Pawlus: That’s what I wanted to speak about, too. It resonates with me. You’ve probably heard about a book called The Artist’s Way, that was written by Julia Cameron.

Jones: Yes. It’s very good.

Pawlus: She talks about using our imagination to energize our connection with our God and I think that’s what you were alluding to in your speech about how important our creativity and our imagination is to our faith.

Jones: And what happens, if you think of our educational system, when programs in music and drama and the arts are being flattened out or obliterated? And it’s very important for children to get in touch with their creativity because, frankly, that’s the way they negotiate the anxieties and fears and all those emotions.
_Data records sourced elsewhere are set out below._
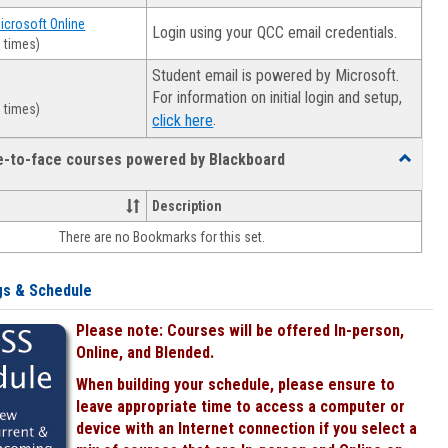
Microsoft Online
Login using your QCC email credentials.
 times)
Student email is powered by Microsoft.
For information on initial login and setup,
 times)
.
click here
ce-to-face courses powered by Blackboard
Toggle
Online
&
Description
face-
There are no Bookmarks for this set.
to-
face
courses
gs & Schedule
powered
by
Please note: Courses will be offered In-person,
Blackboa
Online, and Blended.
When building your schedule, please ensure to
leave appropriate time to access a computer or
device with an Internet connection if you select a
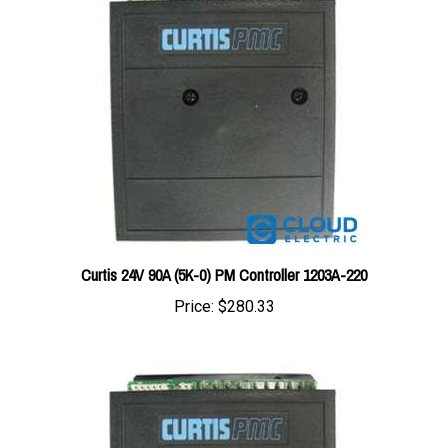
Curtis 24V 90A (5K-0) PM Controller 1203A-220
Price:
$280.33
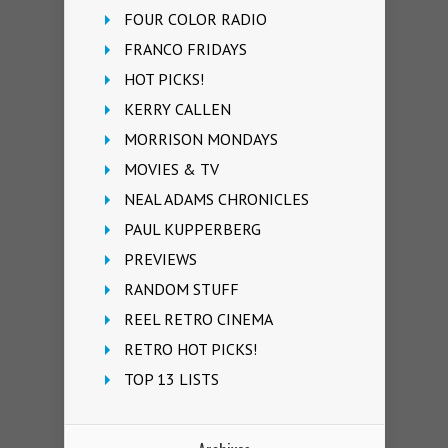
FOUR COLOR RADIO
FRANCO FRIDAYS
HOT PICKS!
KERRY CALLEN
MORRISON MONDAYS
MOVIES & TV
NEAL ADAMS CHRONICLES
PAUL KUPPERBERG
PREVIEWS
RANDOM STUFF
REEL RETRO CINEMA
RETRO HOT PICKS!
TOP 13 LISTS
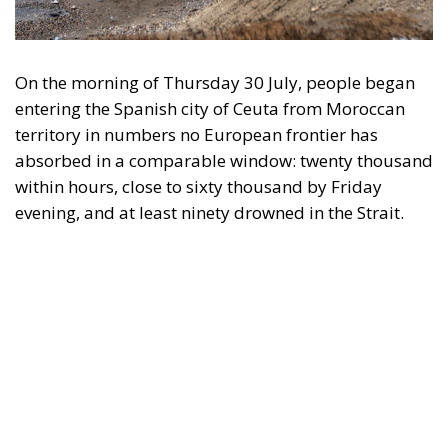
On the morning of Thursday 30 July, people began
entering the Spanish city of Ceuta from Moroccan
territory in numbers no European frontier has
absorbed in a comparable window: twenty thousand
within hours, close to sixty thousand by Friday
evening, and at least ninety drowned in the Strait.
What happened in Ceuta was not so much a
migration surge but a hybrid attack on the territory
of an EU member state. Migration was the
instrument, not the object. And Spanish migration
policy is why the instrument was cheap, which is an
aggravating factor and not a cause. The Ceuta
border is a double fence ten metres high and eight
kilometres long, normally guarded in force on the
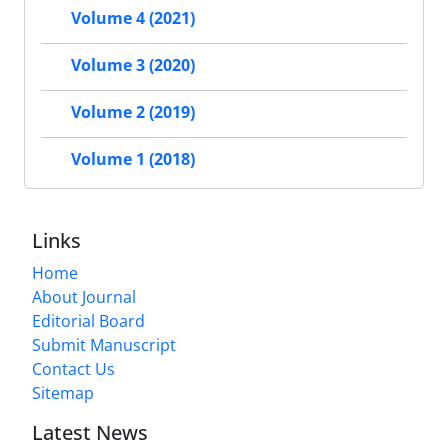
Volume 4 (2021)
Volume 3 (2020)
Volume 2 (2019)
Volume 1 (2018)
Links
Home
About Journal
Editorial Board
Submit Manuscript
Contact Us
Sitemap
Latest News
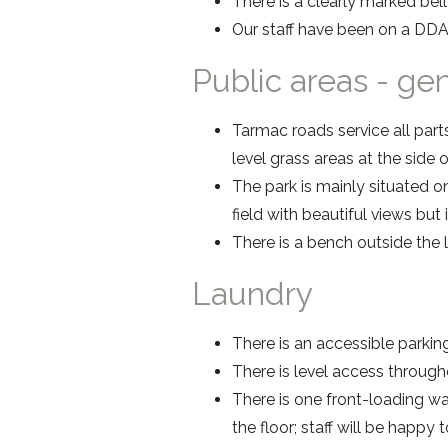
There is a clearly marked bell 
Our staff have been on a DDA
Public areas - ge
Tarmac roads service all part
level grass areas at the side
The park is mainly situated on
field with beautiful views but
There is a bench outside the l
Laundry
There is an accessible parkin
There is level access through
There is one front-loading w
the floor; staff will be happy t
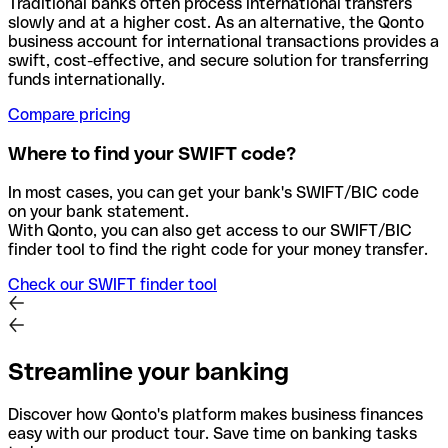
Traditional banks often process international transfers
slowly and at a higher cost. As an alternative, the Qonto
business account for international transactions provides a
swift, cost-effective, and secure solution for transferring
funds internationally.
Compare pricing
Where to find your SWIFT code?
In most cases, you can get your bank's SWIFT/BIC code
on your bank statement.
With Qonto, you can also get access to our SWIFT/BIC
finder tool to find the right code for your money transfer.
Check our SWIFT finder tool
Streamline your banking
Discover how Qonto's platform makes business finances
easy with our product tour. Save time on banking tasks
And if you don’t have some artistic way to negotiate that, then it often comes out in, first, boredom and then violence.

Chatman: Interesting.

Jones: So it’s very important that creativity is part of our full educational system.

Chatman: And it’s, as you say, cored to our experience to be made in the image of God. God is the Creator, so we are really, truly meant to be creators and creative.

Jones: Exactly. Co-creators—with God—of the world and then you have that very dynamic thing, a very dynamic relationship. And if you encounter every other human being, even people we can’t work with...the rabbis told a story in the Middle Ages that if you could see every human being as proceeded by a legion of angels saying, “Make way for the image of God!” And the notion that you’re encountering God in another person, particularly in someone you might fear or you might not feel comfortable with, and saying what God is meeting me in that person, what is God trying to tell me about life.

Chatman: Alan, I’m going to take that one home and apply it. I’ve got a few places I can apply that one! Thank you so much.

Jones: Thank you. I’ve had a great time.

Chatman: Really, it’s been a very stimulating and galvanizing presentation and message.